# DIRECTIVE A
Turn the transcribed page rows from the one containing "For levering og" through the one containing "Se vores nyheder her" into a Markdown table with the columns No. and Line. Number each row and leave out blank lines.

# DOCUMENT TEXT
★ ★ ★ ★ ★ ★ ★
The option ``--postload`` may be used to perform additional steps *after* all YAML files have
been loaded but *before* the DB transaction is committed.

The pre/post load scripts are executed with a context containing the following variables:

`session`
  the SQLAlchemy session

`dry_run`
  the value of the ``--dry-run`` option

`fnames`
  the list of file names specified on the command line


Generic foreign keys
--------------------

Version 1.6 introduced rudimentary and experimental support for the `generic foreign keys`__
trick. It assumes that they are implemented with a `hybrid property`__ that exposes a `custom
comparator`__. See ``tests/generic_fk/model.py`` for an example.

__ http://docs.sqlalchemy.org/en/latest/_modules/examples/generic_associations/generic_fk.html
__ http://docs.sqlalchemy.org/en/rel_1_1/orm/extensions/hybrid.html
__ http://docs.sqlalchemy.org/en/rel_1_1/orm/extensions/hybrid.html#building-custom-comparators

With a proper configuration, the following works::

  - entity: model.Customer
    key: name
    data:
      - &customer
        name: Best customer

  - entity: model.Supplier
    key: company_name
    data:
      - &supplier
        company_name: ACME

  - entity: model.Address
    key:
      - related_object
      - street
    data:
      - related_object: *customer
        street: 123 anywhere street
      - related_object: *supplier
        street: 321 long winding road


Direct assignment of primary keys
---------------------------------

When the attribute does not correspond to a relationship property, assignment of an instance
reference will set the attribute to the instance's primary key::

  - entity: model.Person
    key:
      - lastname
      - firstname
    fields:
      - lastname
      - firstname
    data:
      - &johndoe [ Doe, John ]

  - entity: model.CannedFilter
    key: description
    data:
      - &onlyjohndoe
        description: "Only John Doe"

  - entity: model.Condition
    key:
      - filter
      - fieldname
    data:
      - filter: *onlyjohndoe
        fieldname: "persons.id"
★ ★ ★ ★ ★ ★ ★
# DIRECTIVE B
Answer these from the YAML loading documentation:
(i) Which version introduced support for generic foreign keys?
(ii) What does the `fnames` variable hold?
(iii) When an attribute does not correspond to a relationship property, what does assigning an instance reference set it to?

[Transcribed page rows]
★ ★ ★ ★ ★ ★ ★
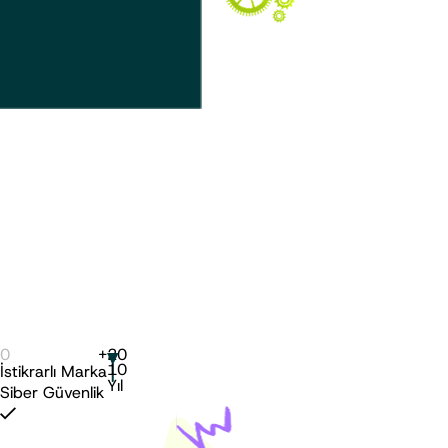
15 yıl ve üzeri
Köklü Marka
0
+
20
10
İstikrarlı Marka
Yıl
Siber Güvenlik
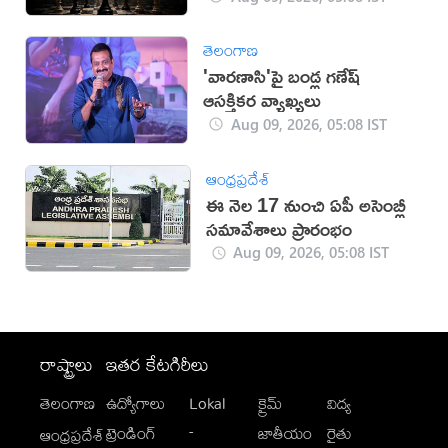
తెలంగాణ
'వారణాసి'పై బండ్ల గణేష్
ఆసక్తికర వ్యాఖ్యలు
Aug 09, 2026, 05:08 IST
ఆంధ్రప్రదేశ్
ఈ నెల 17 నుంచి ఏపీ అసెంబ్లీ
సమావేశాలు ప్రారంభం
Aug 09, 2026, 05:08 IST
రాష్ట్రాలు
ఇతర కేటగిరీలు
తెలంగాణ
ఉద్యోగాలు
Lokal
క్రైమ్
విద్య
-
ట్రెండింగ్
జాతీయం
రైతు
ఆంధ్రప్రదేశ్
★ ★ ★ ★ ★ ★ ★
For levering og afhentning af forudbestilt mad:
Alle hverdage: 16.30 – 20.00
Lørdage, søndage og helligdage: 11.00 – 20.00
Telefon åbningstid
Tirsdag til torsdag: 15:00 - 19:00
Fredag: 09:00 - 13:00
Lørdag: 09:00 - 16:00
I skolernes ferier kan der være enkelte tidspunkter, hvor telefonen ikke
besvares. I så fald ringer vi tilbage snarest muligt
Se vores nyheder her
★ ★ ★ ★ ★ ★ ★
# RESPONSE BOX A
| No. | Line |
|---|---|
| 1 | For levering og afhentning af forudbestilt mad: |
| 2 | Alle hverdage: 16.30 – 20.00 |
| 3 | Lørdage, søndage og helligdage: 11.00 – 20.00 |
| 4 | Telefon åbningstid |
| 5 | Tirsdag til torsdag: 15:00 - 19:00 |
| 6 | Fredag: 09:00 - 13:00 |
| 7 | Lørdag: 09:00 - 16:00 |
| 8 | I skolernes ferier kan der være enkelte tidspunkter, hvor telefonen ikke |
| 9 | besvares. I så fald ringer vi tilbage snarest muligt |
| 10 | Se vores nyheder her |

# RESPONSE BOX B
(i) Version 1.6
(ii) The list of file names specified on the command line
(iii) The instance's primary key